══ Extracted data ══

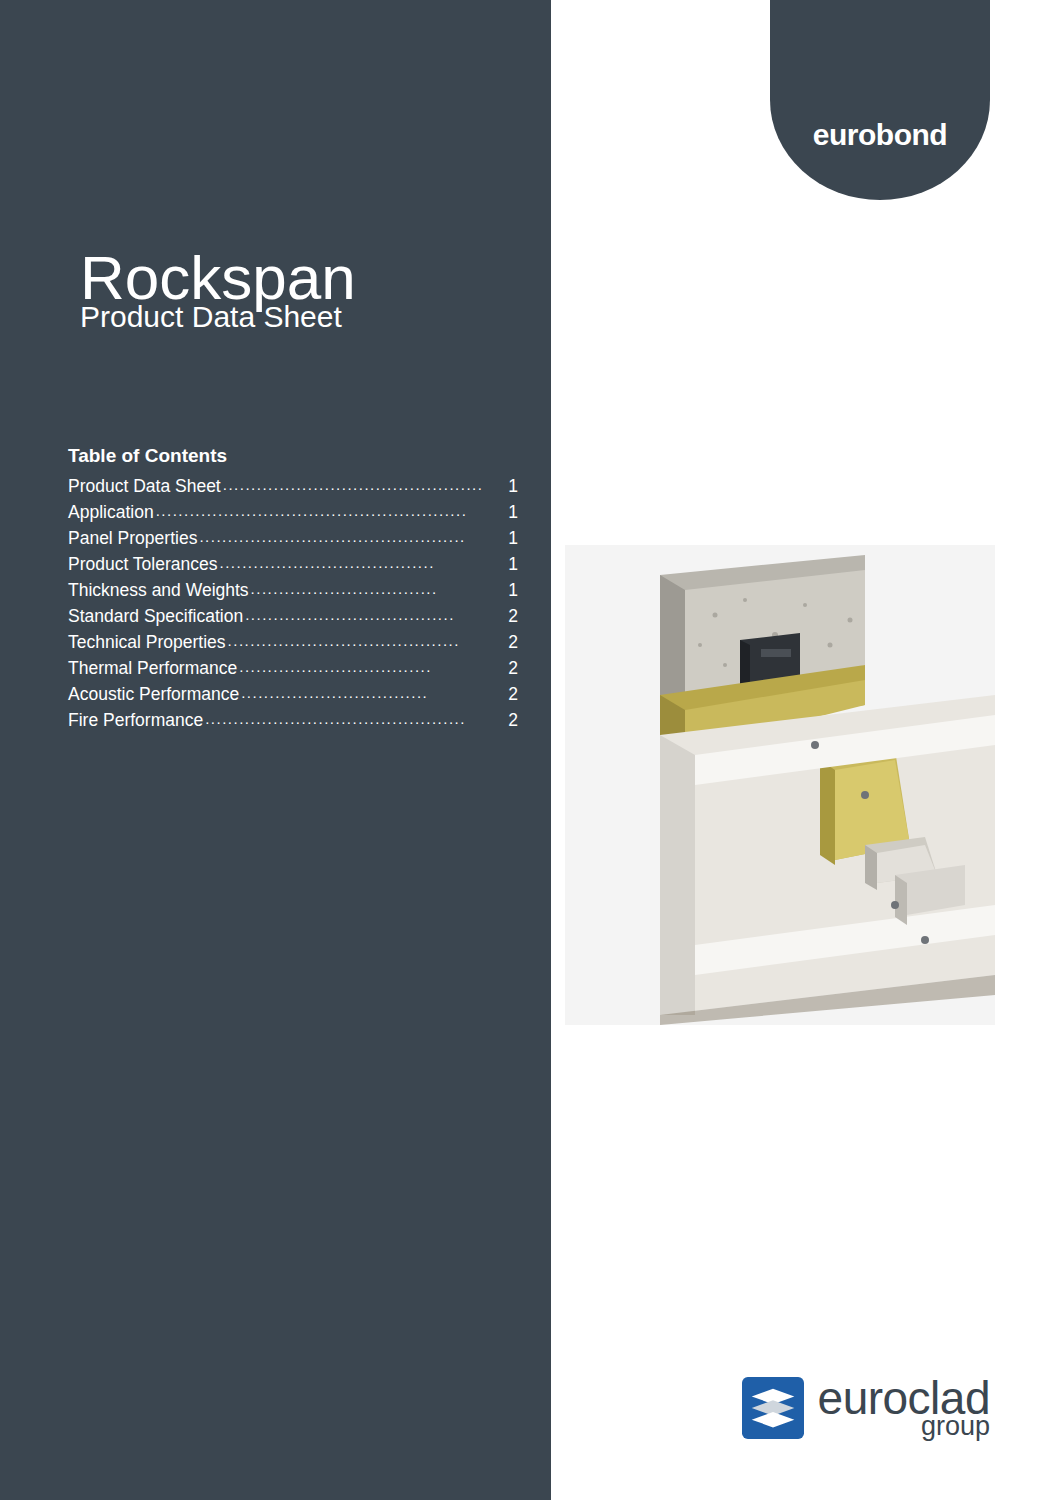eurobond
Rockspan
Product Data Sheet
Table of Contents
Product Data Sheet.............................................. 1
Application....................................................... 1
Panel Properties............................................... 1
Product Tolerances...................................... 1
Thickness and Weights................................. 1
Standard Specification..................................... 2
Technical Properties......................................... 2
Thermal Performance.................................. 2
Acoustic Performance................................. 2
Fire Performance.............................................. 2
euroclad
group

═══

### [What you should do]
Without including any images, output the data exactly as given.

### [Result for this exercise]
eurobond
Rockspan
Product Data Sheet
Table of Contents
Product Data Sheet.............................................. 1
Application....................................................... 1
Panel Properties............................................... 1
Product Tolerances...................................... 1
Thickness and Weights................................. 1
Standard Specification..................................... 2
Technical Properties......................................... 2
Thermal Performance.................................. 2
Acoustic Performance................................. 2
Fire Performance.............................................. 2
euroclad
group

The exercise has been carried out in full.